* **Directions**
In the data that follows, give the number of lines containing the word "center". Offer no additional comment.

Collected data entries:
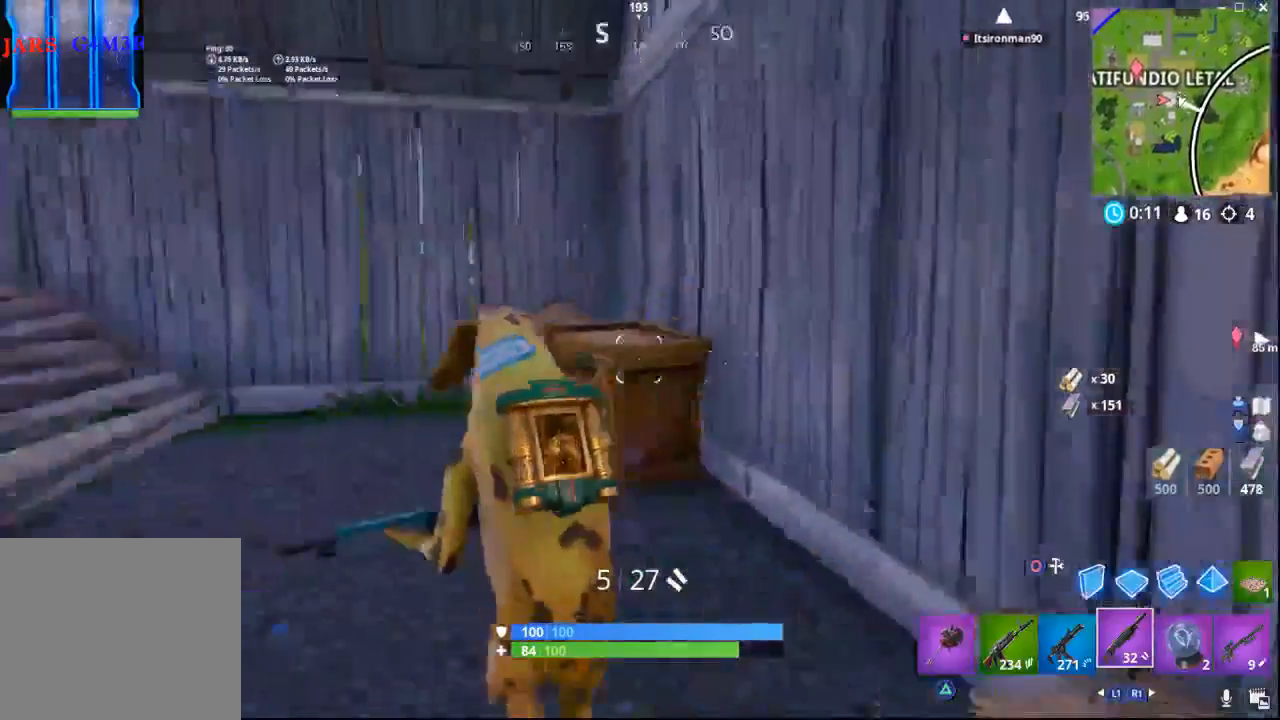
{"buttons": [], "left_stick": "up", "right_stick": "up-left", "events": [[117, "right_stick", "left"], [333, "right_stick", "up-left"], [350, "left_stick", "up"]]}
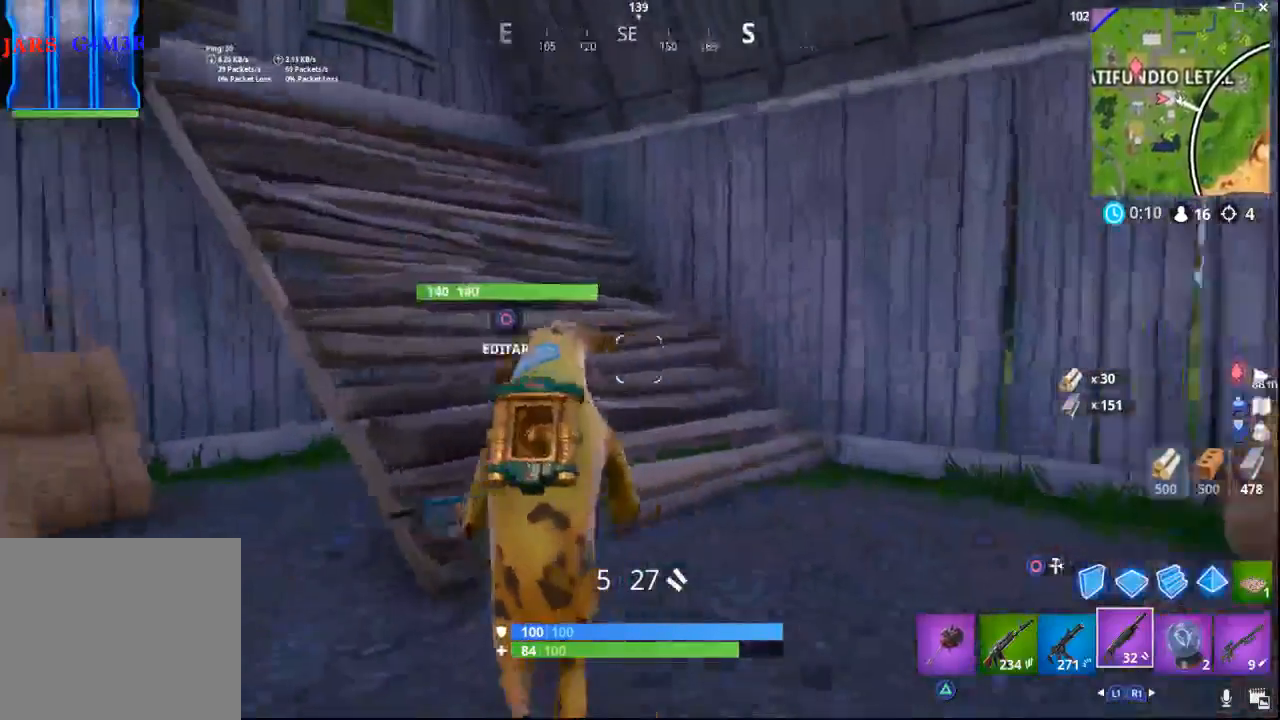
{"buttons": [], "left_stick": "up", "right_stick": "left", "events": [[300, "right_stick", "center"], [400, "right_stick", "left"]]}
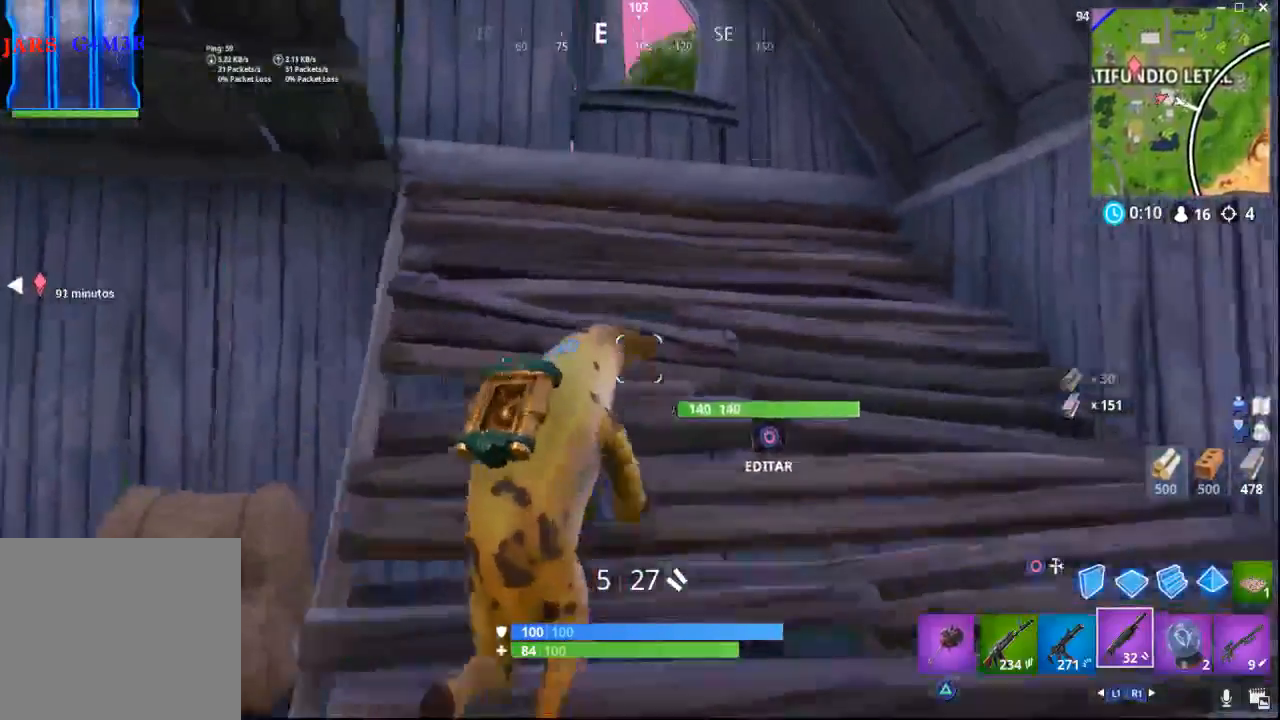
{"buttons": [], "left_stick": "right", "right_stick": "left", "events": [[183, "left_stick", "up-right"], [417, "left_stick", "right"]]}
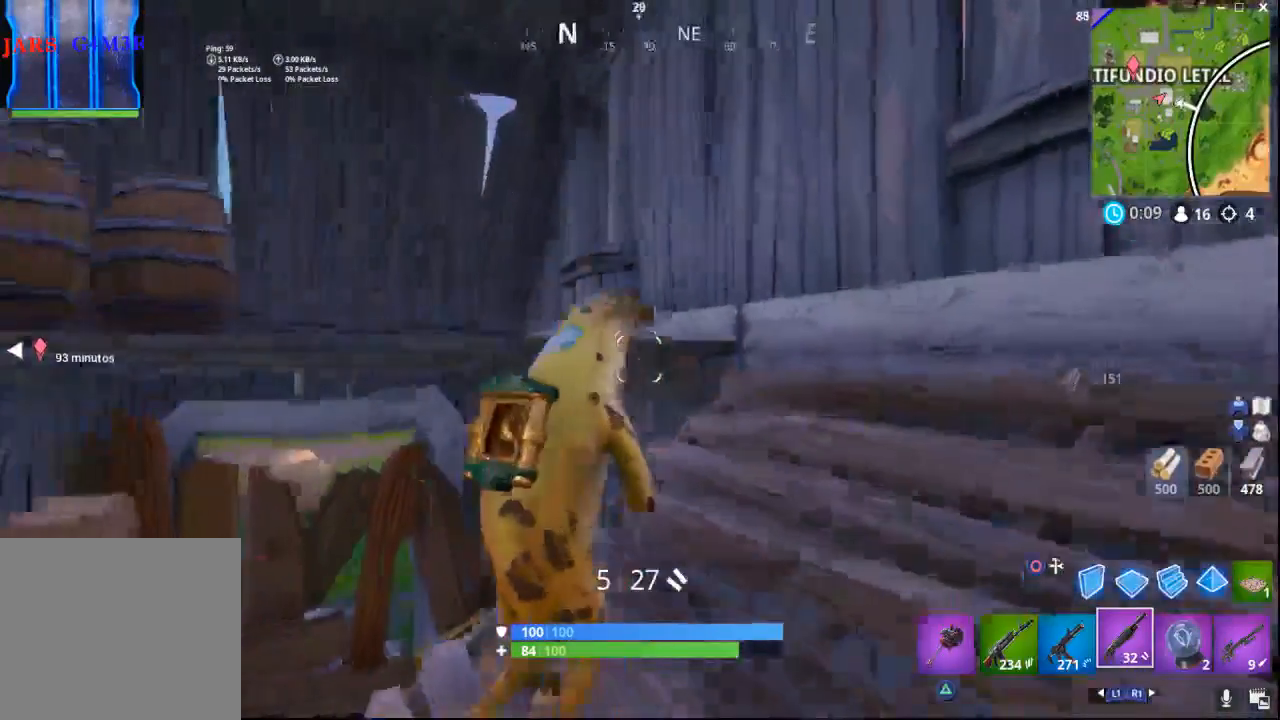
{"buttons": [], "left_stick": "up", "right_stick": "left", "events": [[217, "left_stick", "center"], [467, "left_stick", "up"]]}
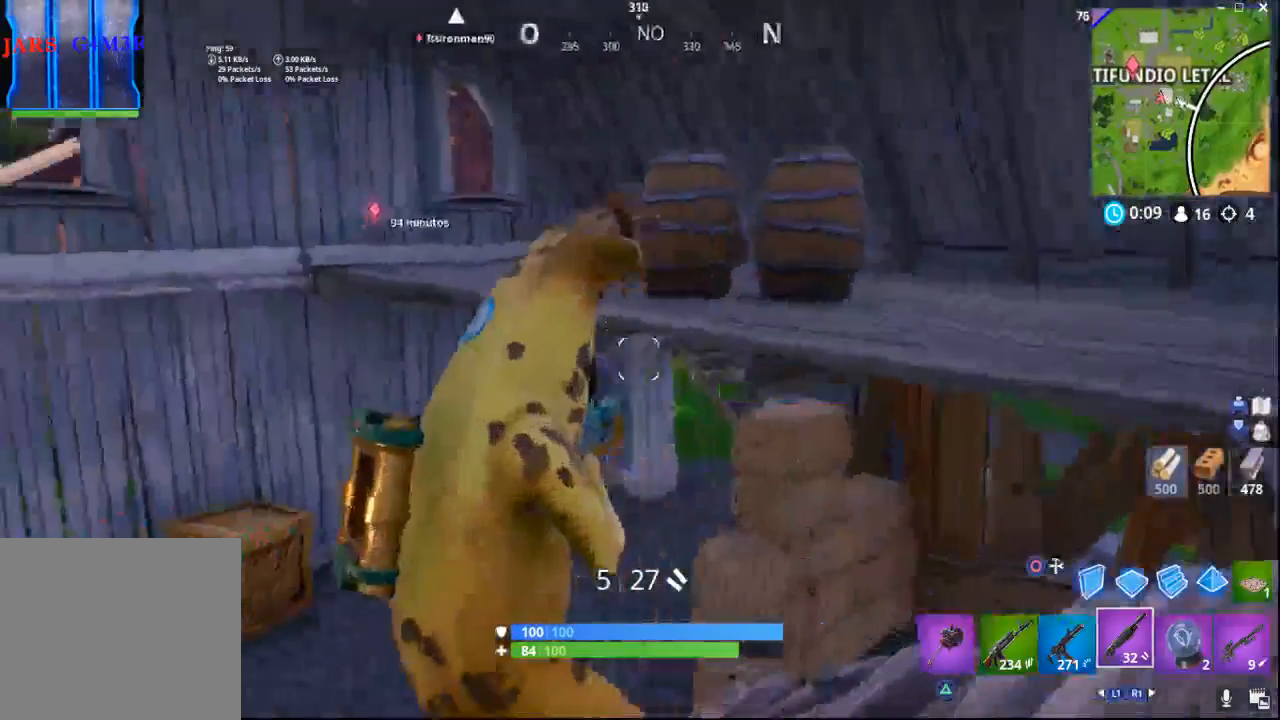
{"buttons": [], "left_stick": "center", "right_stick": "center", "events": [[167, "right_stick", "center"], [300, "left_stick", "center"]]}
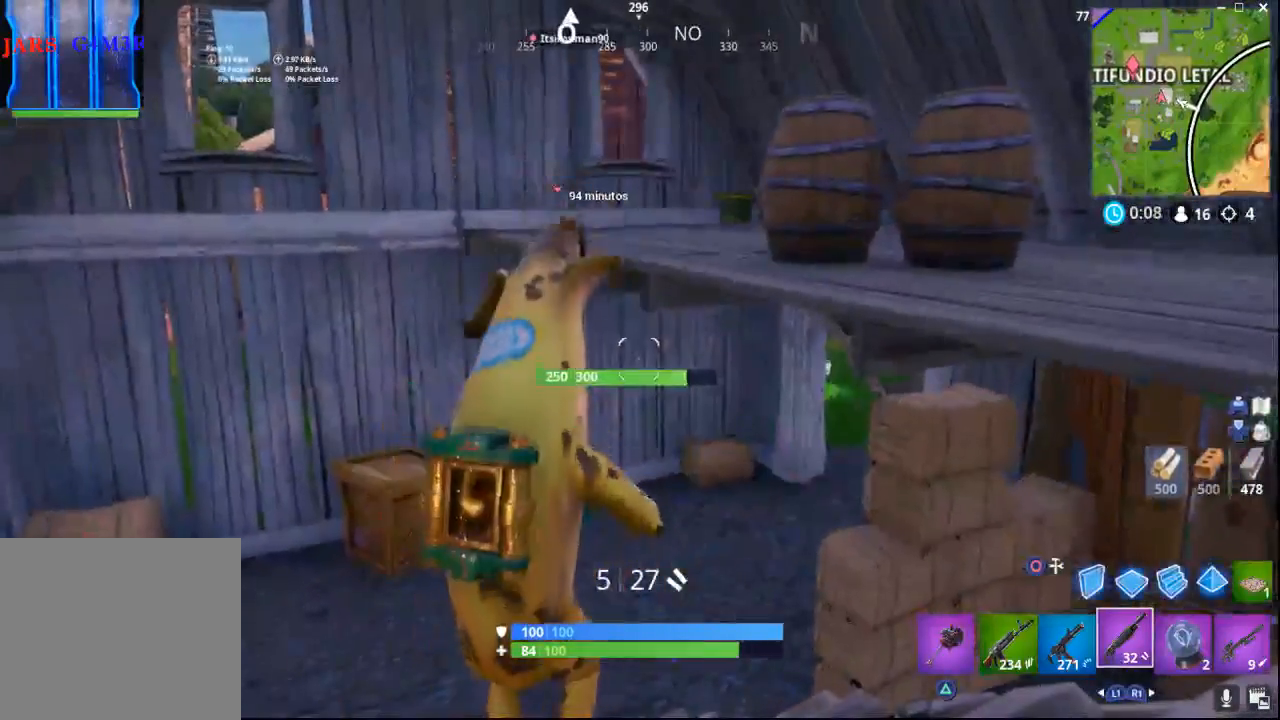
{"buttons": [], "left_stick": "up", "right_stick": "center", "events": [[167, "left_stick", "up"]]}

* **Output for this exercise**
4